### EXCERPT PROVIDED:
-------------------------

Euler Problem

2520 is the smallest number that can be divided by each of the numbers from 1 to 10 without any remainder.

What is the smallest positive number that is evenly divisible by all of the numbers from 1 to 20?

My easiest guess is to multiply all prime numbers till the number.

In [1]:
def get_primes_smaller(number):
    primes = []
    prospects = [n for n in range(2, number)]
    while prospects:
        p = prospects[0]
        prospects = [x for x in prospects if x % p != 0]
        primes.append(p)
    return primes
In [2]:
from operator import mul
from functools import reduce

def get_number_which_is_divisible_by_all_numbers_from_one_to(n):
    ps= get_primes_smaller(n + 1)
    return reduce(mul, ps, 1)

print(get_number_which_is_divisible_by_all_numbers_from_one_to(10))
210

That obviously didn't work. The reason is that the same prime can occur multiple times in the factorization of a divisor. For example $2^{3} = 8$. We can always brute force of course. We do a smart brute force and only check multiples from the product of primes because this factor must be part of the solution.

-------------------------

### Dataset entries:
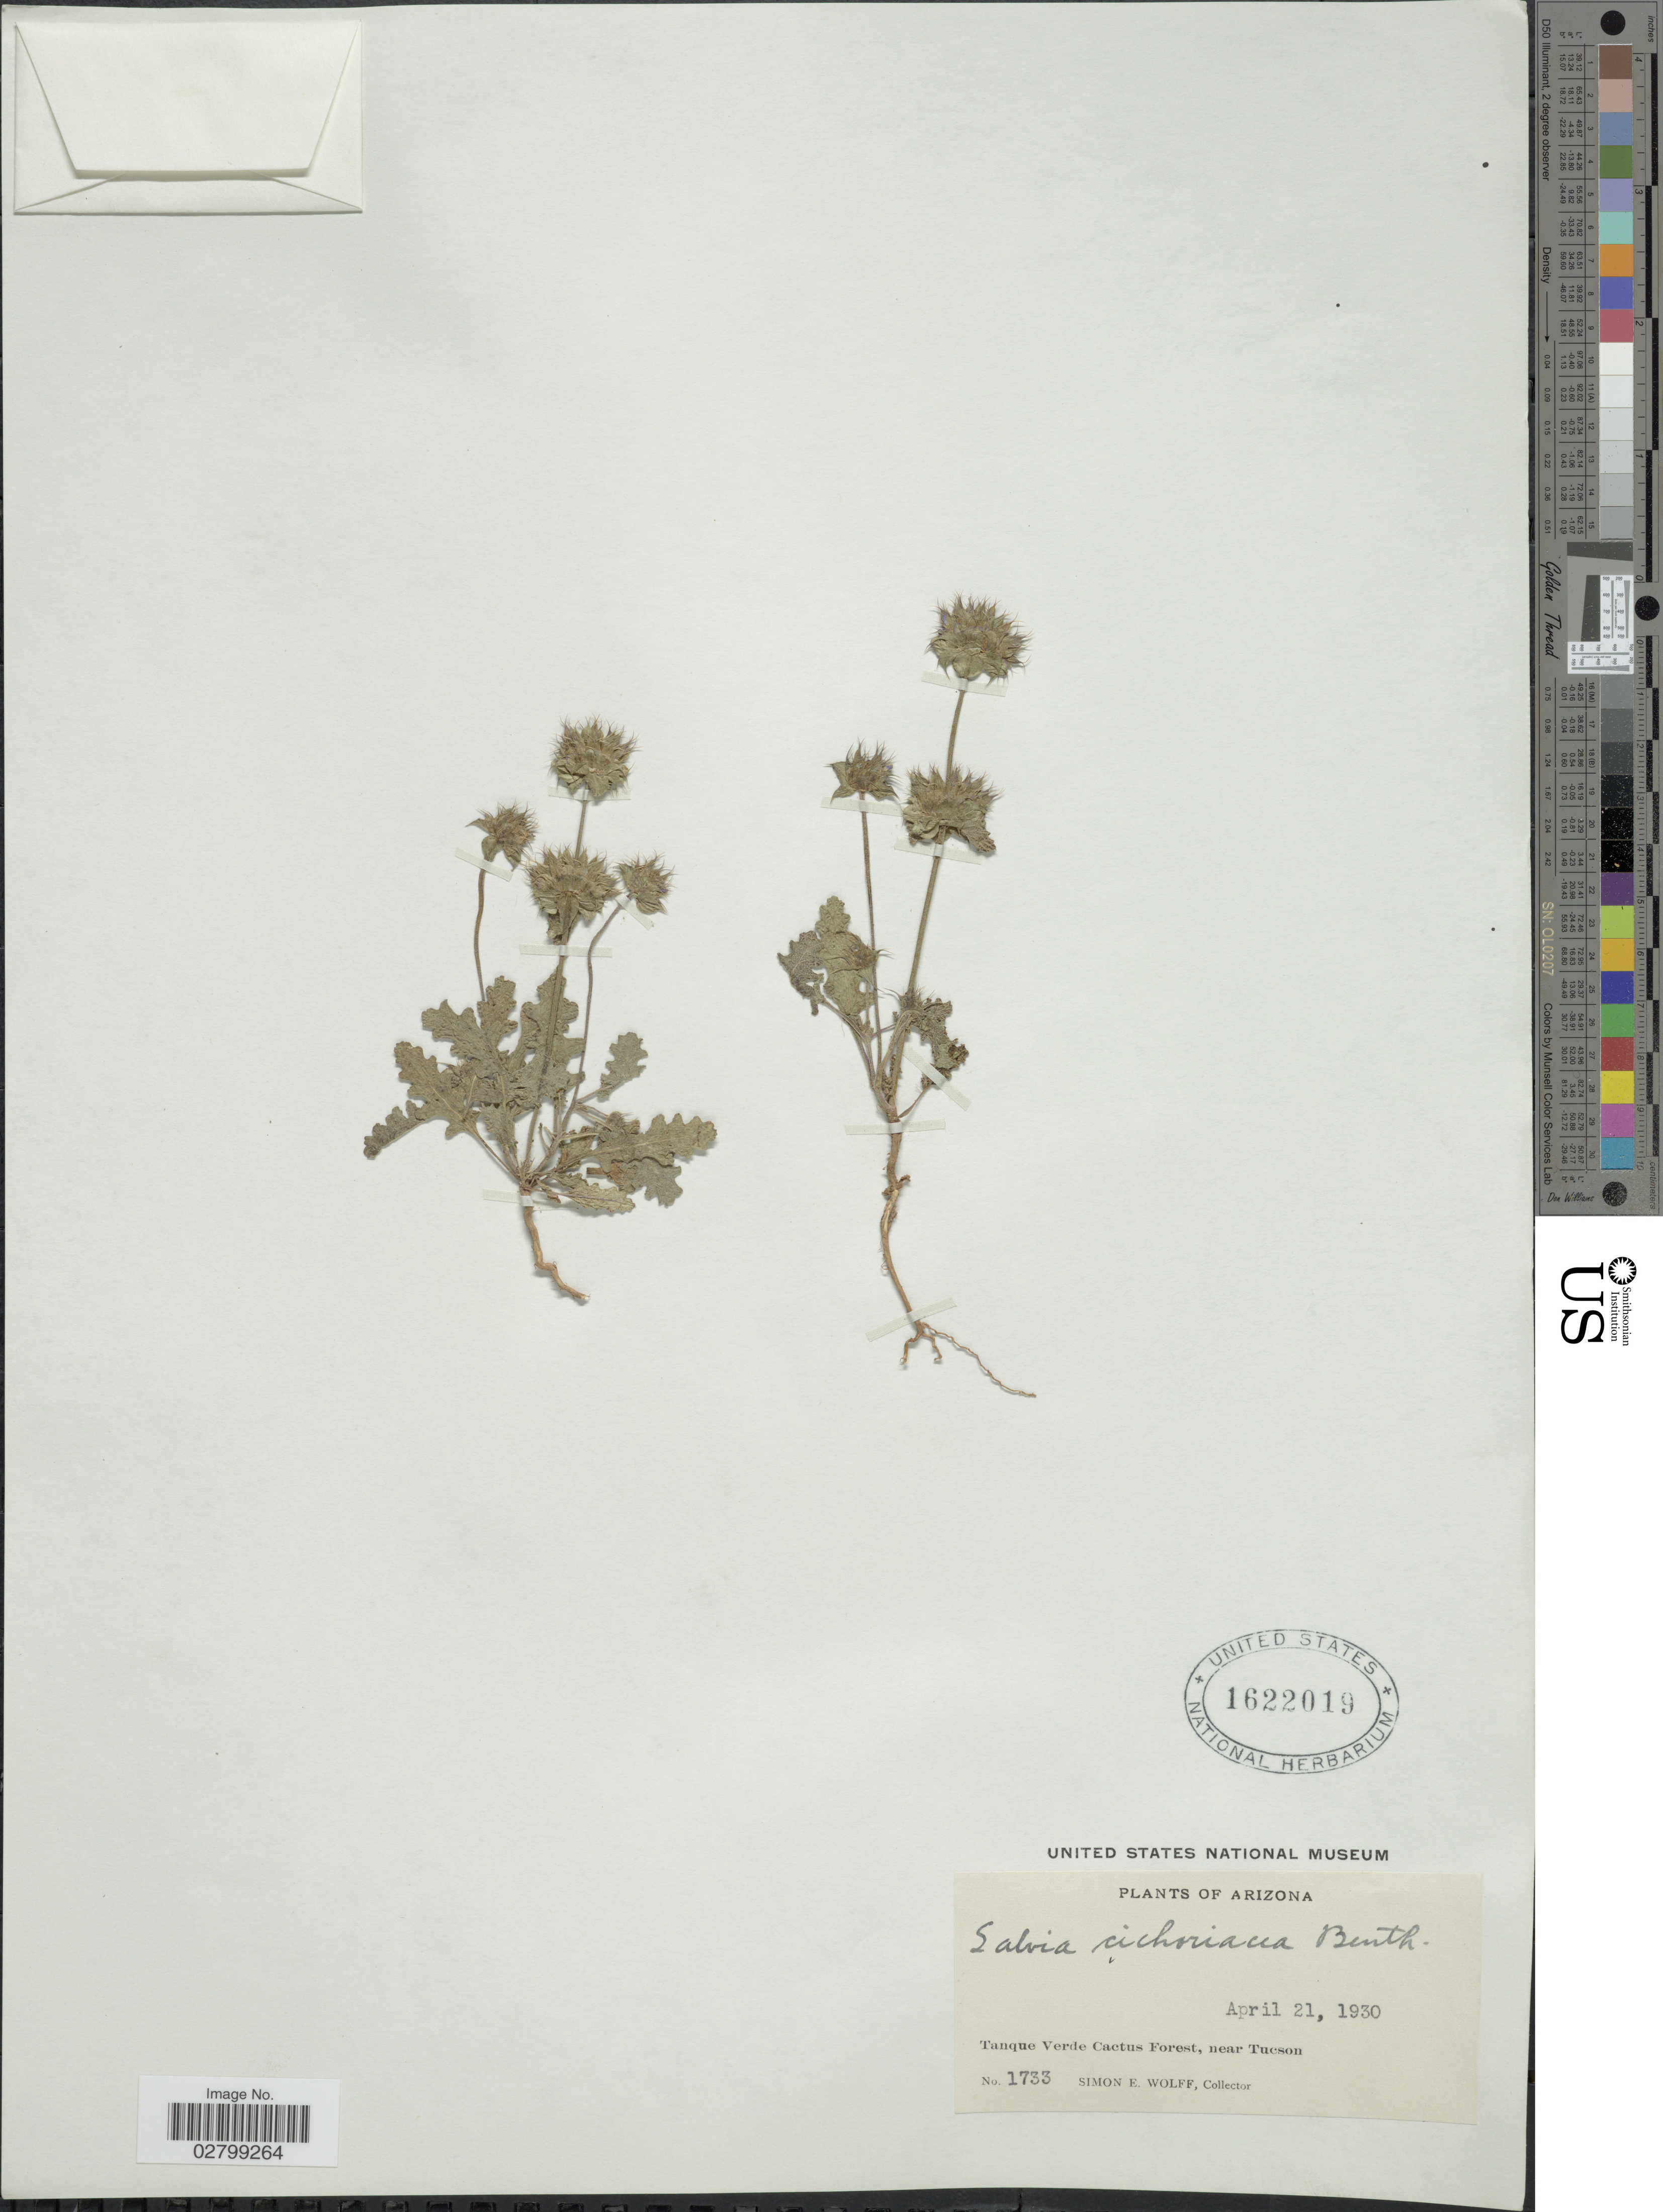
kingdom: Plantae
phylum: Tracheophyta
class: Magnoliopsida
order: Lamiales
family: Lamiaceae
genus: Salvia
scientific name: Salvia columbariae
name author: Benth.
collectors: S. E. Wolff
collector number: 1733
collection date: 1930-04-21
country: United States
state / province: Arizona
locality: Tanque Verde Cactus Forest, near Tucson.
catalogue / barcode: US 1622019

-------------------------

### WORK TO DO:
1) According to the Euler problem write-up, why does multiplying all the primes up to the number not give the right result?
2) Extend the Euler problem write-up from the point where it stops.

### SOLVED PROBLEMS:
1) The same prime can occur multiple times in the factorization of a divisor.

2)
In [3]:
def is_divisible_by_numbers_smaller_or_equal(number, maximum_number):
    for n in range(2, maximum_number + 1):
        if number % n != 0:
            return False
    return True

def get_number_which_is_divisible_by_all_numbers_from_one_to(n):
    ps = get_primes_smaller(n + 1)
    factor = reduce(mul, ps, 1)
    multiples_of_factor = factor
    while True:
        if is_divisible_by_numbers_smaller_or_equal(multiples_of_factor, n):
            return multiples_of_factor
        multiples_of_factor += factor

assert(get_number_which_is_divisible_by_all_numbers_from_one_to(10) == 2520)
print(get_number_which_is_divisible_by_all_numbers_from_one_to(20))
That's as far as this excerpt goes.